Google’s Earnings: The Search Engine That Could

Google’s Earnings: The Search Engine That Could

REUTERS/Mark Blinch

Last week was earnings week for the big banks; this week, it is the turn of technology companies to take their turn in the spotlight. And for some of them – notably former market superstar Apple (NASDAQ: AAPL) – that may prove to be a rather uncomfortable place to be.

Once, it was the big banks whose outlook was almost perilously uncertain and opaque. Now, despite the post-crisis flurry of regulation that bankers continue to gripe about, most large financial institutions are putting the past behind them, settling legacy issues like contentious litigation surrounding mortgages, and posting healthy gains in revenue absent any of those pesky one-time charges. True, returns on equity still aren’t what they once were, but that’s not the end of the world.

The technology universe, however, offers a more muddled outlook, and that may be why the Nasdaq index has lagged in recent weeks as other major market indicators have either set new highs (the Russell 2000) or broken above technical barriers and into territory not seen in months (the S&P 500). For the year, the Nasdaq Composite index is up about 4.5 percent, while the S&P 500 has risen closer to 5 percent and the Dow Jones industrial average has climbed 5.24 percent.

Trying to anticipate what kind of earnings will come from the technology universe is tricky, given the very different issues affecting various parts of that world. On the one hand, the magnitude of the decline in Intel’s (NASDAQ: INTC) earnings startled even some critics, serving as a reminder of just how gloomy the outlook is for the personal computing industry. (The semiconductor manufacturer issued a profits warning for 2013, and cautioned that its margins may take a beating.) AMD (NYSE: AMD) followed suit, although the magnitude of its fourth-quarter loss wasn’t as great as analysts had anticipated.

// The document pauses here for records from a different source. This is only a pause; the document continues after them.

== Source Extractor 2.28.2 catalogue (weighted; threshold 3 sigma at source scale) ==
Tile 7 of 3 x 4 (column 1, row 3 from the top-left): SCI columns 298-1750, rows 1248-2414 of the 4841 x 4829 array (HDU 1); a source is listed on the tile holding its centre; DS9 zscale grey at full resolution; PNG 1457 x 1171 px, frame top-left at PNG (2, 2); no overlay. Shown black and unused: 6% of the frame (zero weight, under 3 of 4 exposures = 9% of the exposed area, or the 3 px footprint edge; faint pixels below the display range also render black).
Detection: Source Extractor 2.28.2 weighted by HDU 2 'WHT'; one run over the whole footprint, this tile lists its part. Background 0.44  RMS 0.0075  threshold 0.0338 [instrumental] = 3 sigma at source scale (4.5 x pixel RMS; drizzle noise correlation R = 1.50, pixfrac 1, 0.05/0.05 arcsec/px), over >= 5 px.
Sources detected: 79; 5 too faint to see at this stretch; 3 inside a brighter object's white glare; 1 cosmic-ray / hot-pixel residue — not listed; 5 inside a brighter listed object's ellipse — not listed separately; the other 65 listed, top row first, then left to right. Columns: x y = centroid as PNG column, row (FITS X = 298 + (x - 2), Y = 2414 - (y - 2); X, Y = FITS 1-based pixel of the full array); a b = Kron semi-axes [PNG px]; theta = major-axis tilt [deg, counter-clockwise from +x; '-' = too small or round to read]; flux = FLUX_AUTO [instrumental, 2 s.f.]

And then came Google’s (NASDAQ: GOOG) results, announced late yesterday. The bottom line of $10.59 a share, excluding some items, beat analysts’ expectations of $10.42 a share. While revenue growth was an impressive 36 percent, it didn’t measure up to what analysts had been looking for, at least once traffic acquisition costs were removed from the equation.

There are upsides that warrant a degree of optimism, though: The company announced an uptick in advertising and its average cost per click – what advertisers fork over to Google every time you or I click on one of those buttons on a Google search page or an ad on our Gmail accounts – fell 6 percent, an improvement over the 15 percent slide in the third quarter. That encouraged analysts who worried that the shift from computers to mobile devices would wallop Google’s business.

"We come out of the fourth quarter feeling better about Google's mobile transition and segment growth rate going forward," J.P. Morgan Securities analyst Doug Anmuth said in a note to clients cited by Reuters.

Google’s shares gained nearly 6 percent Wednesday as the markets rose about 0.5 percent, but it will be hard for technology stocks as a group to keep up with the broader market, much less outperform, without strong numbers Wednesday afternoon from Apple.